Wednesday, February 27, 2013

Watching for God in the Ordinary

This post is by Norma Jean Powell, San Rafael First UMC

Psalm 63: 1-8 “My soul is satisfied as with a rich feast, and my mouth praises you with joyful lips when I think of you on my bed, and meditate on you in the watches of the night;”

While we were in silent prayer during worship on the First Sunday of Lent, my eyes happened upon the deep purple fabric covering the worship table, the shiny material luminescent with sworls of light. In the dark, contemplative season of Lent, when we carefully drape our worship environment in purples and greys, the light of God’s love will find a way in. Perhaps the intent of using dark colors or of giving up a pleasure we love, or of adopting a special spiritual practice during lent is to encourage us to watch for the evidence of God’s presence in our lives, not just in this sanctuary but in the mundane, the ordinary, even the dark places. 

Early Japanese poets relied on a concept called “wabi”. Wabi conveys the beauty of the most ordinary circumstances and objects, so one might write of the steam rising from a cup of tea or a flower with it’s stem bent and muddied by the rain. The 17th century poet-master, Basho, wrote:
          spring rain –
          roof leak drizzling
          through a hanging wasps’ nest
Basho also wrote several poems in the last days of his life, even as he knew that his illness was final, finding peace in savoring the small sights and circumstances around him: birds flying against a cloud, a white flower with dust specks on it, autumn-dry fields.

The psalmist writes: “…for you have been my help, and in the shadow of your wings I sing for joy.”

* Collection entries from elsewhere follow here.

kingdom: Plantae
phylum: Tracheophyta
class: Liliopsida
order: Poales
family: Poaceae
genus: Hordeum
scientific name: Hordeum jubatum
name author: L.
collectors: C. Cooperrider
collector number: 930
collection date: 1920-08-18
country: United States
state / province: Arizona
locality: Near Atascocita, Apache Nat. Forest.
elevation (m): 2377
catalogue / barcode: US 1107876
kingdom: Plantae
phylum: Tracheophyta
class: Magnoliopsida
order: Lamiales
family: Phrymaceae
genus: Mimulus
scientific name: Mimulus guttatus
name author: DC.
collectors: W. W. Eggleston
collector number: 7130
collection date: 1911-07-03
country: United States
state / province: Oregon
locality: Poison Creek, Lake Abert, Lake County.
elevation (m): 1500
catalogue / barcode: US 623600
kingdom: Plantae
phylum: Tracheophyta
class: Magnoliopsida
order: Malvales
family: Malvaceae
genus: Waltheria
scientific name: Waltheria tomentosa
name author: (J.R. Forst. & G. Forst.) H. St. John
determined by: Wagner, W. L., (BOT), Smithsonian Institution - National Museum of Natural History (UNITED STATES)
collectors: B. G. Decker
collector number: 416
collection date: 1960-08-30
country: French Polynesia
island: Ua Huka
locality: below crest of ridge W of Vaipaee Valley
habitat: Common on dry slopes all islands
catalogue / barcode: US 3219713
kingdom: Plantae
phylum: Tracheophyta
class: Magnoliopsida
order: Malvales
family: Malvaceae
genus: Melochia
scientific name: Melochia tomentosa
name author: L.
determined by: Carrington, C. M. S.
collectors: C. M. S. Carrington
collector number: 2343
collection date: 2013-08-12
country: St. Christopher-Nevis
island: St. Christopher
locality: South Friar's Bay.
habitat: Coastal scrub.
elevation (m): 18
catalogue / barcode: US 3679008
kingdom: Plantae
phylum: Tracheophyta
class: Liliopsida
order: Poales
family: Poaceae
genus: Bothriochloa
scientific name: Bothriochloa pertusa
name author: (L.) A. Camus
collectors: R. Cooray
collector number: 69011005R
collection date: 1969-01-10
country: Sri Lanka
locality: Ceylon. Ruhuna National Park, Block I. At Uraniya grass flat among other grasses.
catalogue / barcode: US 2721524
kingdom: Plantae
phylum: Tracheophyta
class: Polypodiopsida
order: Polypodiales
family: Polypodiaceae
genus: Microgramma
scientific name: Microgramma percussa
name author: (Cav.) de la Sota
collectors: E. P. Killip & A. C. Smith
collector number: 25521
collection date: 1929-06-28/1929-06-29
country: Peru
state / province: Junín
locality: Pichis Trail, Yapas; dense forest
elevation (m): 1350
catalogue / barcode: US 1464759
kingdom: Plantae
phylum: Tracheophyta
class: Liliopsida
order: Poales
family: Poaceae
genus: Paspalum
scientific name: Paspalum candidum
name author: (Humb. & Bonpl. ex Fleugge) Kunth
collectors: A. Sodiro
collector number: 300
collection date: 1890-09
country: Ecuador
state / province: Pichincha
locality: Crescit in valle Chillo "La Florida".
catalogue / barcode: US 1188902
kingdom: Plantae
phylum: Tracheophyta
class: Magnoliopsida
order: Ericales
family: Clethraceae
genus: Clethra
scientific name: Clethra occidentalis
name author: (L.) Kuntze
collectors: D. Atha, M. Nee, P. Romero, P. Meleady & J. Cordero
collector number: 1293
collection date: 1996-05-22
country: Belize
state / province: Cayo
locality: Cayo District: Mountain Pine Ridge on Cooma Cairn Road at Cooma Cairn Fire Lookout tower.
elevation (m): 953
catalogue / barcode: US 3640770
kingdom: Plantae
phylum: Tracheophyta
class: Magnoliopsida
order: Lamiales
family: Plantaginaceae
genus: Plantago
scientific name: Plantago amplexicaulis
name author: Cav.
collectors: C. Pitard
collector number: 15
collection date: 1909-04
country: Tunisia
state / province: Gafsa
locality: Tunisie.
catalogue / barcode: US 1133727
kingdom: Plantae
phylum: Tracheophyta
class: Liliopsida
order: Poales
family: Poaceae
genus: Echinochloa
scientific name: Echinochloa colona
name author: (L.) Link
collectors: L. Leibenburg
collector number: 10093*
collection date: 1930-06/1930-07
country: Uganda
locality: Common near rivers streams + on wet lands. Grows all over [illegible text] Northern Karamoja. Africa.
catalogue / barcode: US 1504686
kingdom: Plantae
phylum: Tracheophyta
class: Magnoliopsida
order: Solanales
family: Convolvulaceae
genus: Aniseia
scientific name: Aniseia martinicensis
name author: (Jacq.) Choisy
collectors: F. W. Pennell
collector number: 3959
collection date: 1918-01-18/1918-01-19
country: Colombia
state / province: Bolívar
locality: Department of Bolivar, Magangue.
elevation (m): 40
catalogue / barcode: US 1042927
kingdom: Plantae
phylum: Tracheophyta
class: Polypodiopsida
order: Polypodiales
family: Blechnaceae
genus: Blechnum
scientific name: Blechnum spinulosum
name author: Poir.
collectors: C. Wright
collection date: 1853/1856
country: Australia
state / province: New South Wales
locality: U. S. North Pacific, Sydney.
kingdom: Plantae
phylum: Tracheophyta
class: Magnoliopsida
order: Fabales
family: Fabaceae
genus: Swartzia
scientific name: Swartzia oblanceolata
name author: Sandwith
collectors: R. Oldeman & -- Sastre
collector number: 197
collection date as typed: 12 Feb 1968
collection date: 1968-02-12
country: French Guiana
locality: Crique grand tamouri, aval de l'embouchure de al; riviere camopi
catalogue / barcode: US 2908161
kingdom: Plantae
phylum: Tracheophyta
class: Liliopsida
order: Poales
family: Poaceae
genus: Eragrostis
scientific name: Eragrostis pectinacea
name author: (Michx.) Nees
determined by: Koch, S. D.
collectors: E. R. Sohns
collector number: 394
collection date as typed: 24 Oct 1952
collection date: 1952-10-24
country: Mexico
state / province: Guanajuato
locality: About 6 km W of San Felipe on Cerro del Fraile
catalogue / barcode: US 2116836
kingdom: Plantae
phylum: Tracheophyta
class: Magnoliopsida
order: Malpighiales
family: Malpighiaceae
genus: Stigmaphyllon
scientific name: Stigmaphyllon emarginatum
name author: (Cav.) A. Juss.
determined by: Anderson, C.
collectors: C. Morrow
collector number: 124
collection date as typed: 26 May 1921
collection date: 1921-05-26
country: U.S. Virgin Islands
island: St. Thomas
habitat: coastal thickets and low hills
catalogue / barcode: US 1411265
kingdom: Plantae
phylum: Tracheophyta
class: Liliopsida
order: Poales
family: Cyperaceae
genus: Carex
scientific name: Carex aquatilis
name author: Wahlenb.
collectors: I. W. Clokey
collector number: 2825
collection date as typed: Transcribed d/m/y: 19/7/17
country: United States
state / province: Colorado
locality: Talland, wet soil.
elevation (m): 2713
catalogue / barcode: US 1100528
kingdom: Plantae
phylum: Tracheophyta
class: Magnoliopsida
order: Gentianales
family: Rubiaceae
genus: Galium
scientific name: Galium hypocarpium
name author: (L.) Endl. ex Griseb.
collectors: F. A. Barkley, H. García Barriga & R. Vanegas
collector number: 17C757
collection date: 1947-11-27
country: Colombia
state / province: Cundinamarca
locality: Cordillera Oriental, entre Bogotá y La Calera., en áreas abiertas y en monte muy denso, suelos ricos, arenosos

In these days of Lent I watch each day, even each moment, for the shadow of God’s wing spreading over me; watching for the small, the mundane, the ordinary that sings of God’s presence. Awakening in the early hours of the morning with much time before dawn, unable to sleep again, we often let the worries of our subconscious drive us to despair. But now the words of the psalmist remind me to spend that time praising God. And then I hear the owl that has taken up residence in the tree outside my bedroom calling, and I think again of the small wonders of creation; soon a peace settles over the room and sleep returns. Scent of plum blossoms, the moon reflected in the white blooming plum trees, the wind purring through the eucalyptus grove, crows screaming a warning of perceived danger, and robins exclaiming their delight at finding a few last holly berries, the dark shadow of evening creeping across the mountain. Each day when I enter the gifts God has given I sense the deep peace a satisfaction that the psalmist sings of, and the peace of the creator surrounds me as though I were sheltered under God’s wings.

1 comment:

  1. Thanks Norma Jean. When I came out of our healing service tonight the moon reminded me of God's wing... peaking through the clouds big and strong with feminine energy, carrying me to a place filled with gratitude and awe!